══ Given passage

Serverless Computing
"Serverless" doesn't mean there are no servers — it means you don't think about them. You write a function, upload it, and the cloud runs it for you. You pay only for the milliseconds it actually executes. No idle servers, no capacity planning, no patching. Just code.
What is Serverless Computing?
In serverless computing, you write small, self-contained functions — not full applications. You define when each function should run (in response to an HTTP request, a file upload, a message in a queue, a timer). The cloud provider allocates compute resources on demand, runs your function, and shuts everything down when it's done.
AWS Lambda — The Originator
AWS launched Lambda in 2014, igniting the serverless revolution. You write a function in Python, Node.js, Java, or Go. You configure a trigger (API Gateway for HTTP, S3 for file events, SNS for messages). Lambda runs your function in an isolated container — 128MB to 10GB RAM, up to 15 minutes execution time — and you pay per 100ms of execution. Zero requests = zero cost.
Equivalents: Cloud Functions & Azure Functions
Google Cloud Functions and Azure Functions work the same way — write a function, configure a trigger, deploy. They differ slightly in language support, maximum execution time, and pricing. Cloud Run (Google) and Azure Container Apps extend the serverless model to full containers.
Cold Starts: The Serverless Trade-off
The main downside of serverless is the cold start — when your function hasn't been called recently, the provider needs to initialize a new container before running it. This adds 100ms–2s of latency to the first request after a period of inactivity.

════

- **Task list**:
1. Reproduce the serverless computing passage from "Equivalents: Cloud Functions" to "period of inactivity.".
2. Name every programming language that the serverless computing passage says you can write an AWS Lambda function in.

══ Extracted entries

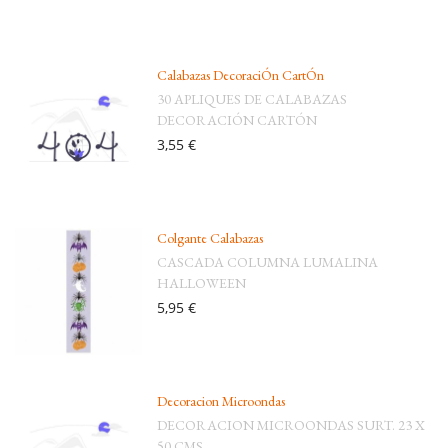
Calabazas DecoraciÓn CartÓn
30 APLIQUES DE CALABAZAS
DECORACIÓN CARTÓN
3,55 €
Colgante Calabazas
CASCADA COLUMNA LUMALINA
HALLOWEEN
5,95 €
Decoracion Microondas
DECORACION MICROONDAS SURT. 23 X
50 CMS.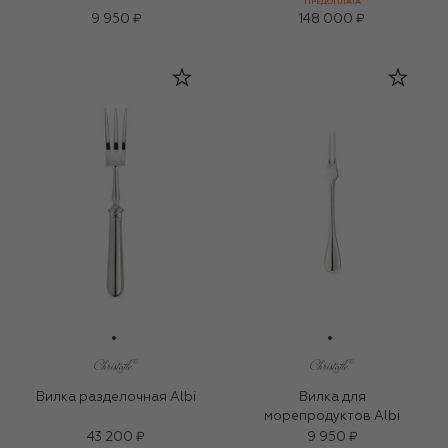
d'Eden
ПРЕДОПЛАТА
9 950 ₽
148 000 ₽
Вилка разделочная Albi
Вилка для
морепродуктов Albi
43 200 ₽
9 950 ₽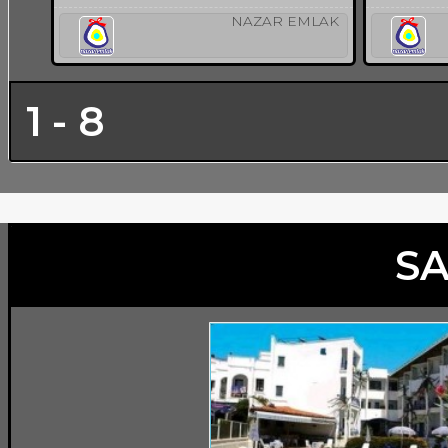
NAZAR EMLAK
1 - 8
SA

════

- **Answer set**:
1.
Equivalents: Cloud Functions & Azure Functions
Google Cloud Functions and Azure Functions work the same way — write a function, configure a trigger, deploy. They differ slightly in language support, maximum execution time, and pricing. Cloud Run (Google) and Azure Container Apps extend the serverless model to full containers.
Cold Starts: The Serverless Trade-off
The main downside of serverless is the cold start — when your function hasn't been called recently, the provider needs to initialize a new container before running it. This adds 100ms–2s of latency to the first request after a period of inactivity.

2. Python, Node.js, Java, Go